* [EXERCISE GOAL] Reproduce the following lines word for word, omitting the pictures from your answer.

* [DATA BELOW]
- Opening Delimiter -
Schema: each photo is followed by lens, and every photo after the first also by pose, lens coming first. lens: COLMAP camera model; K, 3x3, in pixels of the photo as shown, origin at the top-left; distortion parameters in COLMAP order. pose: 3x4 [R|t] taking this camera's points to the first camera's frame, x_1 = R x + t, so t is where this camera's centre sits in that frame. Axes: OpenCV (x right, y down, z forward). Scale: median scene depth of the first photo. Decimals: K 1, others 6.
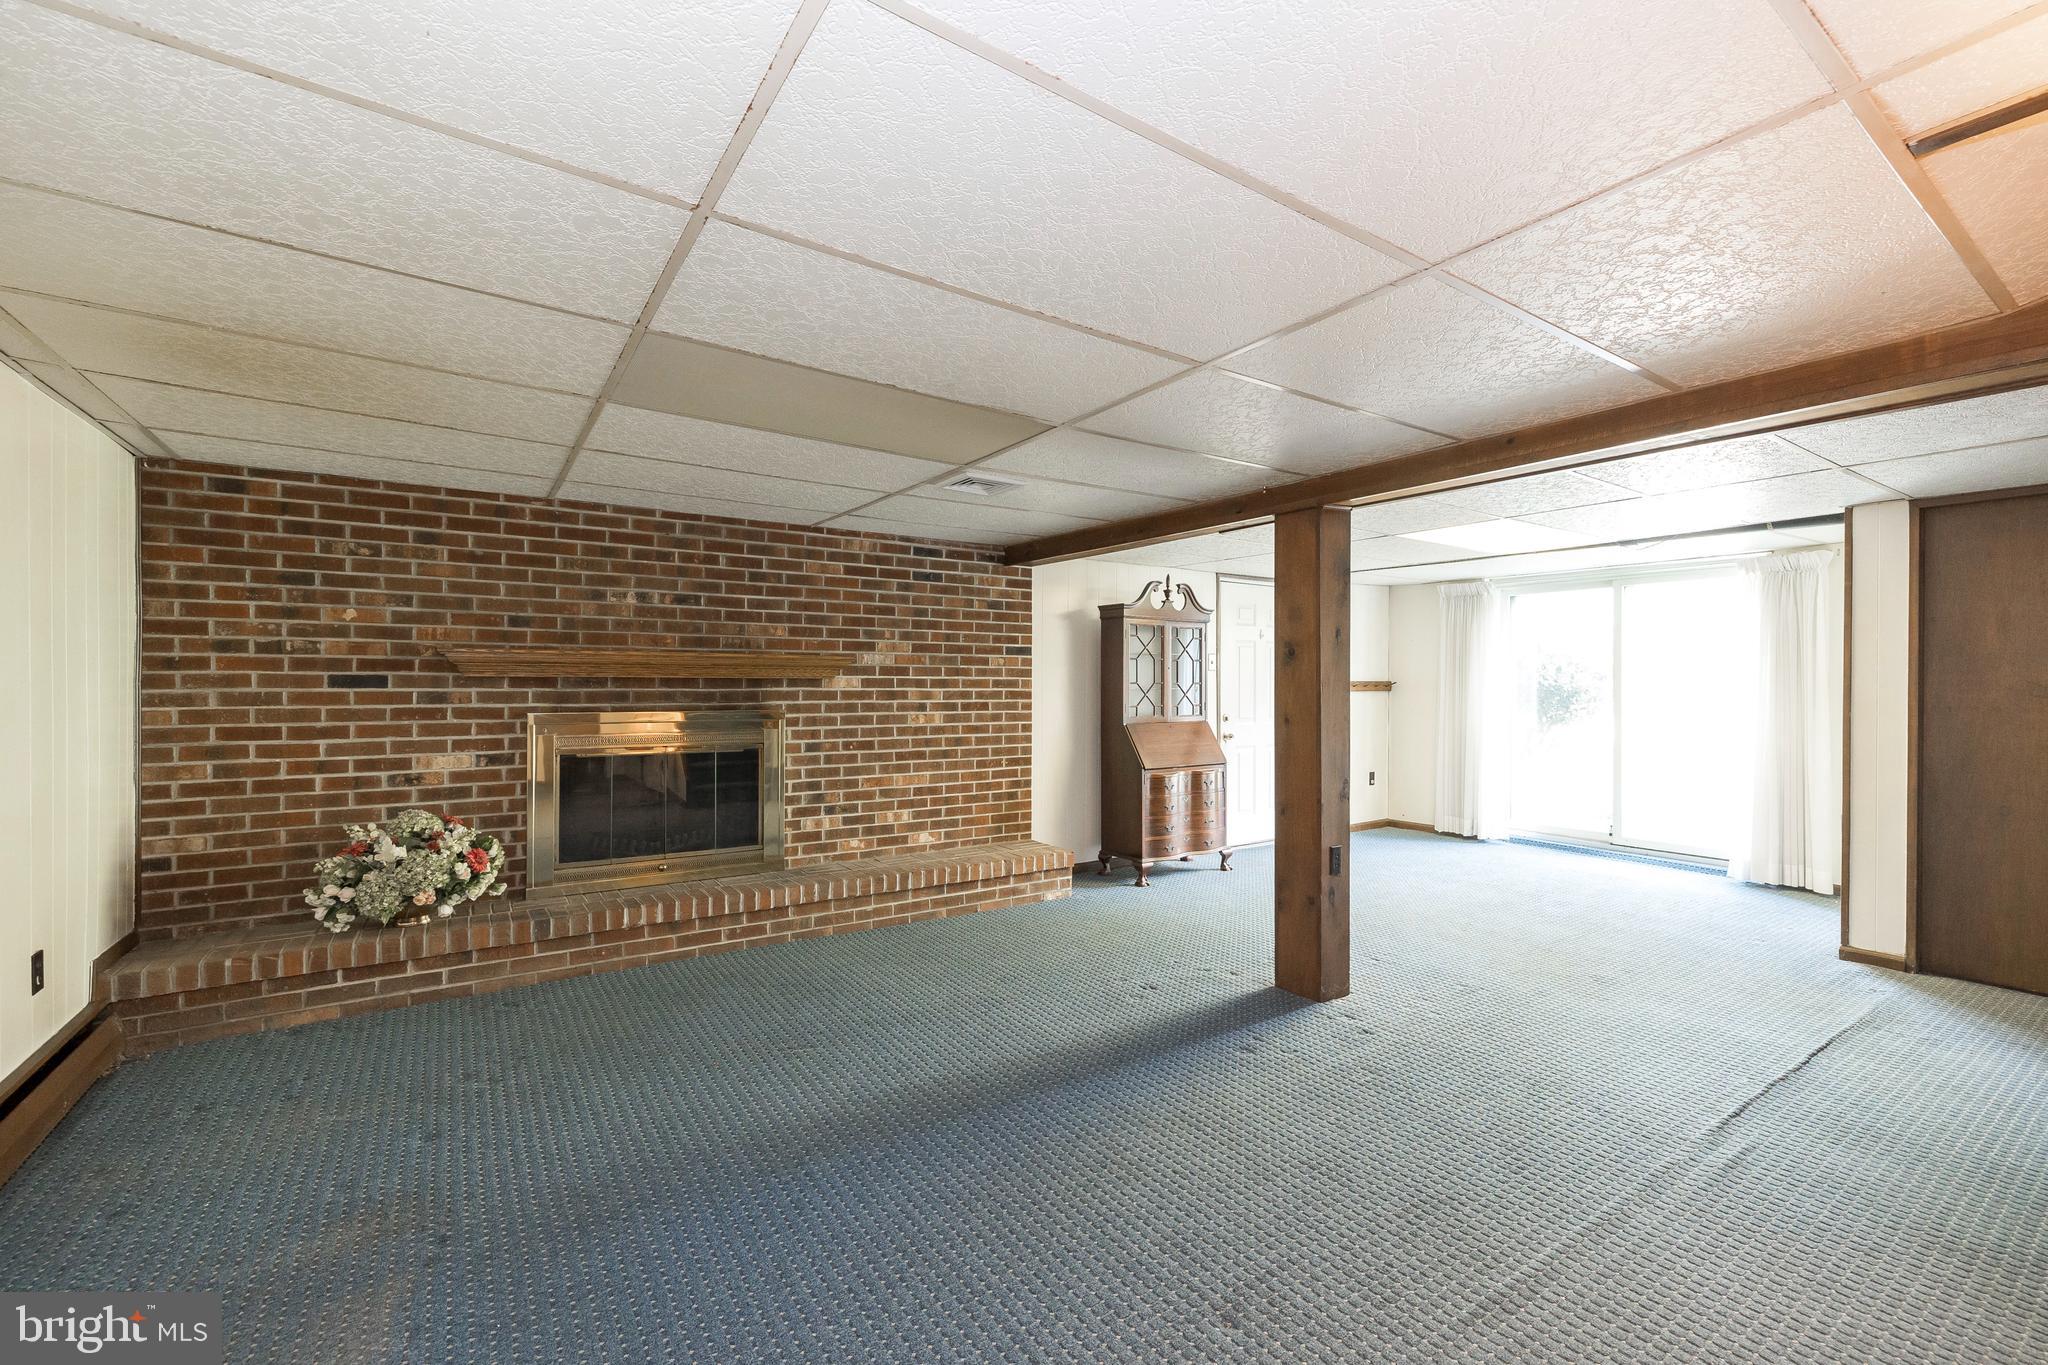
lens RADIAL K [[858.0, 0, 1032.2], [0, 858.0, 676.2], [0, 0, 1]] dist [-0.000662, 0.000046]
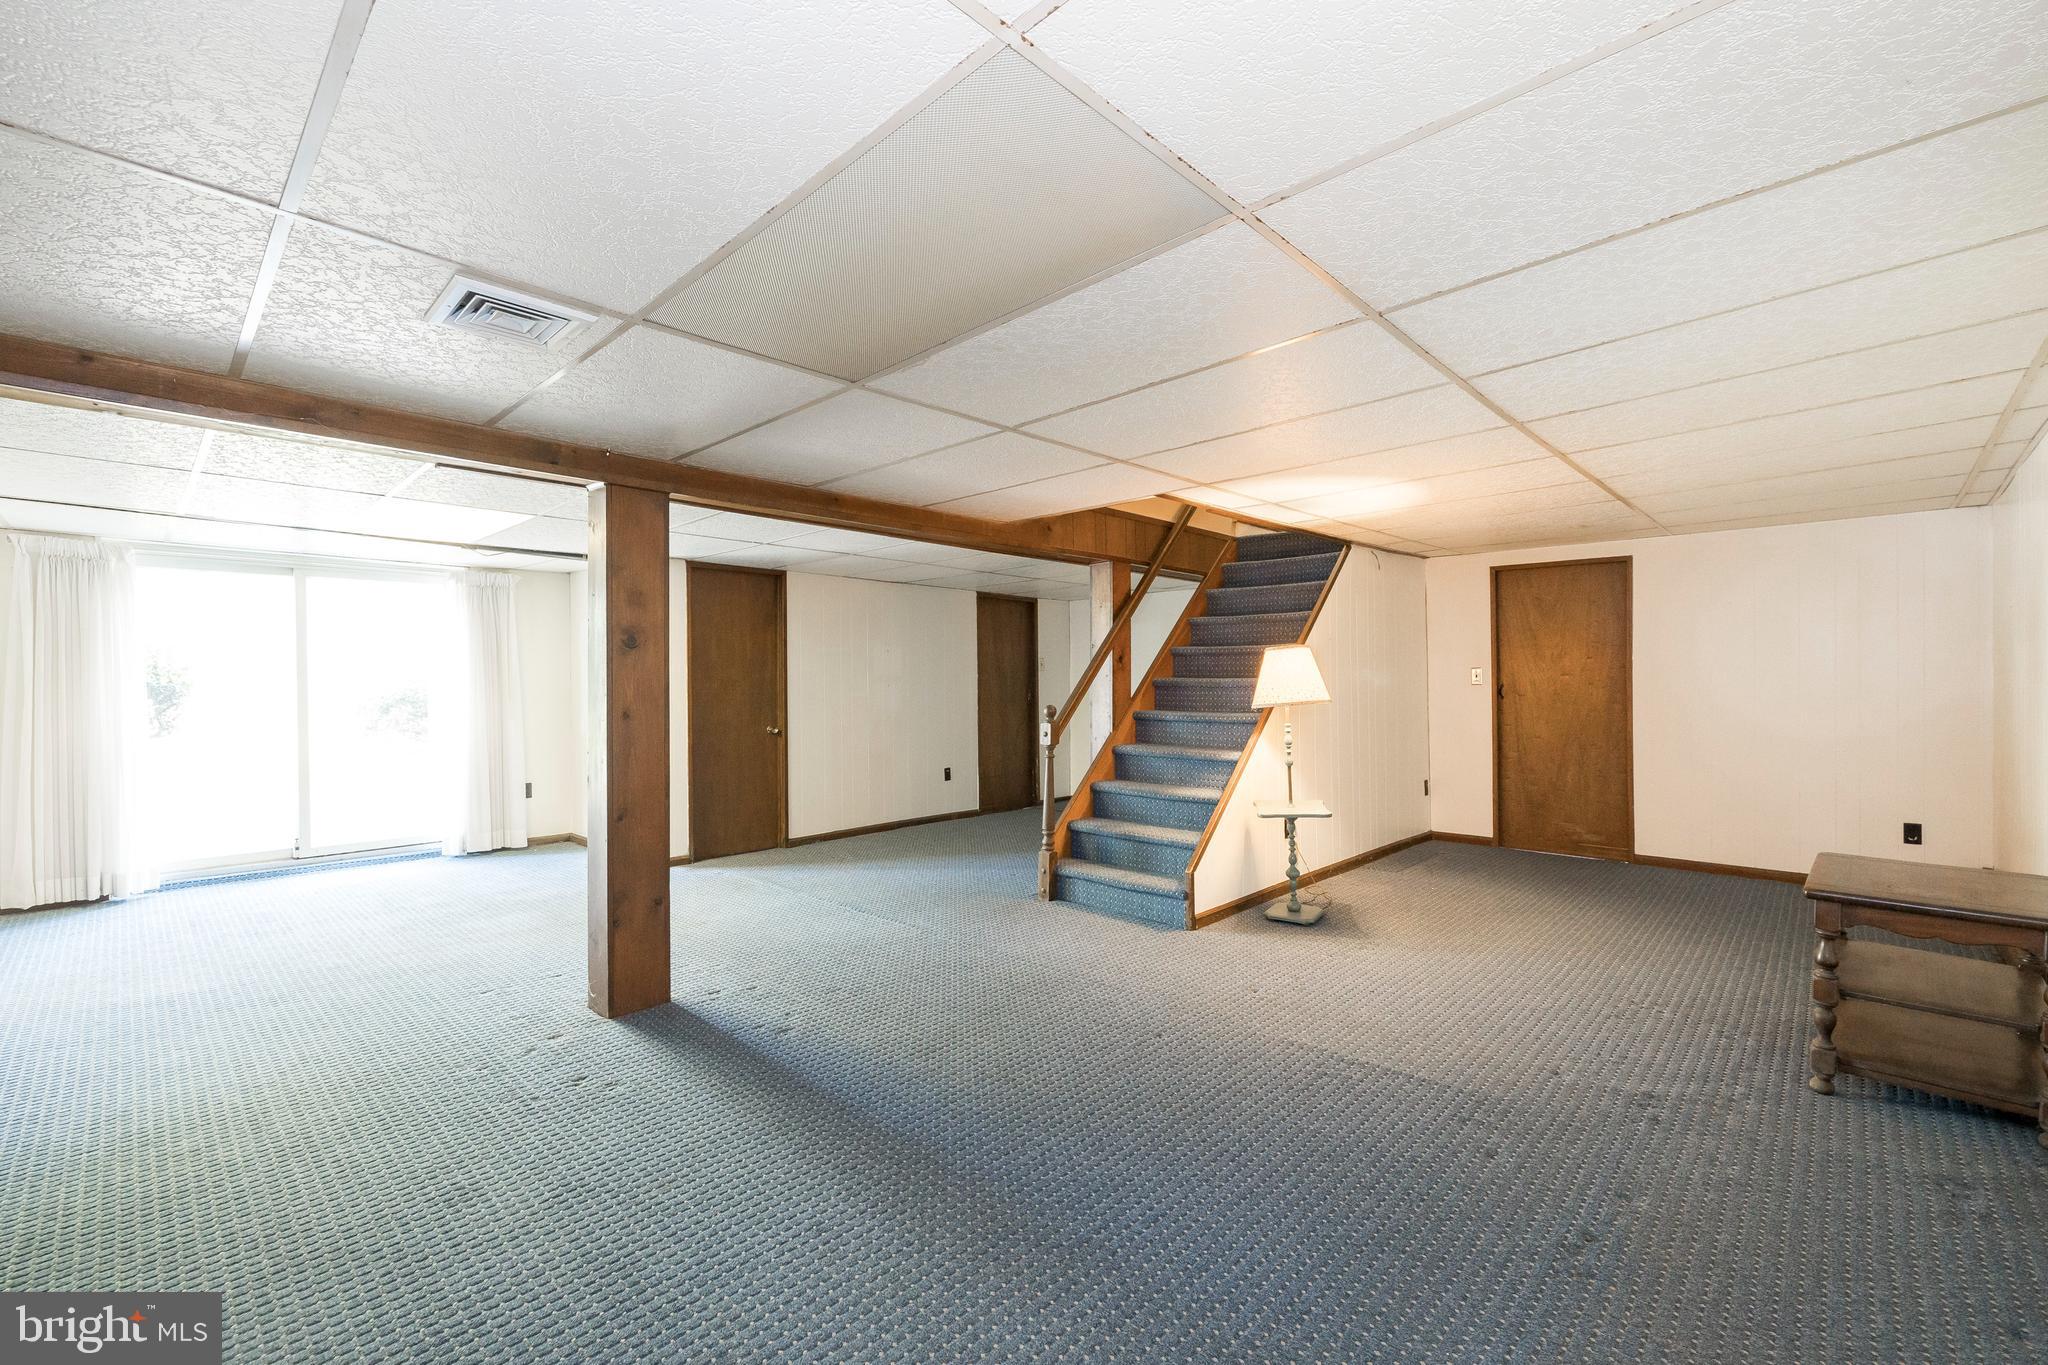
lens RADIAL K [[858.0, 0, 1032.2], [0, 858.0, 676.2], [0, 0, 1]] dist [-0.000662, 0.000046]
pose [[-0.212656, 0.007131, 0.977101, -0.665176], [0.000969, 0.999974, -0.007087, 0.016549], [-0.977127, -0.000560, -0.212657, 0.757921]]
- Closing Delimiter -
* [RESULT BELOW]
Schema: each photo is followed by lens, and every photo after the first also by pose, lens coming first. lens: COLMAP camera model; K, 3x3, in pixels of the photo as shown, origin at the top-left; distortion parameters in COLMAP order. pose: 3x4 [R|t] taking this camera's points to the first camera's frame, x_1 = R x + t, so t is where this camera's centre sits in that frame. Axes: OpenCV (x right, y down, z forward). Scale: median scene depth of the first photo. Decimals: K 1, others 6.
lens RADIAL K [[858.0, 0, 1032.2], [0, 858.0, 676.2], [0, 0, 1]] dist [-0.000662, 0.000046]
lens RADIAL K [[858.0, 0, 1032.2], [0, 858.0, 676.2], [0, 0, 1]] dist [-0.000662, 0.000046]
pose [[-0.212656, 0.007131, 0.977101, -0.665176], [0.000969, 0.999974, -0.007087, 0.016549], [-0.977127, -0.000560, -0.212657, 0.757921]]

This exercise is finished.